Proteinlerin kodunu tutan bu azotlu bazlardır. Bu, bir protein dizisine çevrilebilen bir yabancı dil gibi, DNA dizisi olarak da bilinen azotlu bazların özel sırasıdır. Bir protein için "talimatları" oluşturan her bir DNA uzunluğuna bir protein adı verilir. gen.

mRNA'ya transkripsiyon

Peki protein üretimi nerede başlar? Teknik olarak, ile başlar transkripsiyon.

Transkripsiyon, RNA polimeraz adı verilen bir enzim bir DNA dizisini "okuduğunda" ve onu tamamlayıcı bir karşılık gelen mRNA dizisine dönüştürdüğünde meydana gelir. mRNA, "haberci RNA" anlamına gelir, çünkü DNA kodu ile nihai protein arasında haberci veya aracı olarak hizmet eder.

mRNA zinciri, kopyaladığı DNA zincirine tamamlayıcıdır, ancak RNA, adenin tamamlamak için timin yerine urasil (U) kullanır. Bu iplik kopyalandıktan sonra, mRNA öncesi iplik olarak bilinir.

Önce mRNA çekirdekten ayrılır, "intronlar" adı verilen kodlamayan diziler diziden çıkarılır. Eksonlar olarak bilinen geriye kalanlar, daha sonra nihai mRNA dizisini oluşturmak için birleştirilir.

Bu mRNA daha sonra çekirdeği terk eder ve protein sentezi bölgesi olan bir ribozom bulur. İçinde Prokaryotik hücreler, çekirdek yoktur. mRNA'nın transkripsiyonu şu şekilde gerçekleşir: sitoplazma ve aynı anda gerçekleşir.

mRNA Daha Sonra Ribozomlarda Proteinlere Çevrilir

MRNA transkripti yapıldıktan sonra bir ribozoma doğru yol alır. Ribozomlar, protein ürününün fiilen sentezlendiği yer olduğu için hücrenin protein fabrikası olarak bilinir.

mRNA, "kodon" adı verilen üçlü bazlardan oluşur. Her kodon, bir amino asit zincirindeki (diğer adıyla bir protein) bir amino aside karşılık gelir.
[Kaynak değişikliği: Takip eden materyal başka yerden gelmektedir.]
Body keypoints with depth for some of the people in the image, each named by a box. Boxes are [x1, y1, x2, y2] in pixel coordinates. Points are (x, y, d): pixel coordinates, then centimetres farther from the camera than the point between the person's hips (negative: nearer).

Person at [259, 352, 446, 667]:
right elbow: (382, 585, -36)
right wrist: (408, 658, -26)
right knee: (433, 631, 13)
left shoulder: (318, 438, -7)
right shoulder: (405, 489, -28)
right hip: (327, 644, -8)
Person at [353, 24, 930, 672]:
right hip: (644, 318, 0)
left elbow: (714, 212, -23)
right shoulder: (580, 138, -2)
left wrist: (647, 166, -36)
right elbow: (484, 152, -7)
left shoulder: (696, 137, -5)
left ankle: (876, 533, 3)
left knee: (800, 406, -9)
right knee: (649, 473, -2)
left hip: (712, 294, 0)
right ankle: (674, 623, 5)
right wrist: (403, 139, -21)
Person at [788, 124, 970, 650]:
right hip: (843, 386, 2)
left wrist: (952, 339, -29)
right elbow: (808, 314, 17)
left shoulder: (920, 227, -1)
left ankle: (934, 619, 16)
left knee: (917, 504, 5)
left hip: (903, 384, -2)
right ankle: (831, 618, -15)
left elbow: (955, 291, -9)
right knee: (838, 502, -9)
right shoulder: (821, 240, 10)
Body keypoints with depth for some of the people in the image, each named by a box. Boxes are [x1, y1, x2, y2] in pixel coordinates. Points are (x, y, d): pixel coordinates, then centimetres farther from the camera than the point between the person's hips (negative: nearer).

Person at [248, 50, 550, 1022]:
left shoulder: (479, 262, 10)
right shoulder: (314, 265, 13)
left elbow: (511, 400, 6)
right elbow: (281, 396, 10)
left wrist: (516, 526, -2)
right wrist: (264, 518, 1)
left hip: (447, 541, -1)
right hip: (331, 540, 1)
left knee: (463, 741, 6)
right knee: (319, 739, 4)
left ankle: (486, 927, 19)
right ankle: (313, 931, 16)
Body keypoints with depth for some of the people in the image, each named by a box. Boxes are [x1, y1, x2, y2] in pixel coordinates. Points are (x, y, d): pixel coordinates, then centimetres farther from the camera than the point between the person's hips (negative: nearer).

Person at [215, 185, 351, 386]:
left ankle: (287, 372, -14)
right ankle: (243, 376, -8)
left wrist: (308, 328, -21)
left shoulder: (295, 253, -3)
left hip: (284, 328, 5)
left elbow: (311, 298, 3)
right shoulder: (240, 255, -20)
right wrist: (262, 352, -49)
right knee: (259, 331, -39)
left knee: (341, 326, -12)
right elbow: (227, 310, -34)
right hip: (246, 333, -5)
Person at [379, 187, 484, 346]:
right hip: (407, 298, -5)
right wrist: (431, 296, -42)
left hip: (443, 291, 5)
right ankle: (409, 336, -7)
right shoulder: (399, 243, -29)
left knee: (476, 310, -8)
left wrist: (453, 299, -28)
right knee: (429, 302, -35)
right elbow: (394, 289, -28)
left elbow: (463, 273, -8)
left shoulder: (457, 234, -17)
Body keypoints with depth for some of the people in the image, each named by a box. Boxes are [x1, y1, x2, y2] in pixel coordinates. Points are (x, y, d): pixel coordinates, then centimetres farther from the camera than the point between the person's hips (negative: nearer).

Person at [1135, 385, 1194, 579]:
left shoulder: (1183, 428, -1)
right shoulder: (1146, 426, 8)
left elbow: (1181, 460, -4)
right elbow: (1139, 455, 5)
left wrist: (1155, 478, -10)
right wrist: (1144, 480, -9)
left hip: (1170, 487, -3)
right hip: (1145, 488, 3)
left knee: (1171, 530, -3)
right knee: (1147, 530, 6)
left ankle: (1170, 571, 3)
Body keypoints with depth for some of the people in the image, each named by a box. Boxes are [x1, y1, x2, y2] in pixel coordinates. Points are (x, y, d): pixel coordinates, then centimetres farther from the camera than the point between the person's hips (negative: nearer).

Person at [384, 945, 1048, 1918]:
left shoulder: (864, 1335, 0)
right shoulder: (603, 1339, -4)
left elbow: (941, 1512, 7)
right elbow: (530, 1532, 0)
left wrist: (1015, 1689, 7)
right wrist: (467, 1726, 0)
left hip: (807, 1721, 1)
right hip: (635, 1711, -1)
Burası "tercümemRNA kodunun ", transfer RNA (tRNA) yoluyla gerçekleşir.

mRNA beslendiği için ribozom, her kodon, bir tRNA molekülü üzerindeki bir antikodonla (kodon için tamamlayıcı dizi) eşleşir. Her tRNA molekülü, her kodona karşılık gelen spesifik bir amino asit taşır. Örneğin AUG, amino asit metiyonine karşılık gelen bir kodondur.

mRNA üzerindeki kodon, bir üzerindeki antikodon ile eşleştiğinde tRNA, bu amino asit, büyüyen amino asit zincirine eklenir. Amino asit zincire eklendiğinde, tRNA, bir sonraki mRNA ve tRNA eşleşmesine yer açmak için ribozomdan çıkar.

Bu devam eder ve amino asit zinciri, tüm mRNA transkripti çevrilene ve protein sentezlenene kadar büyür.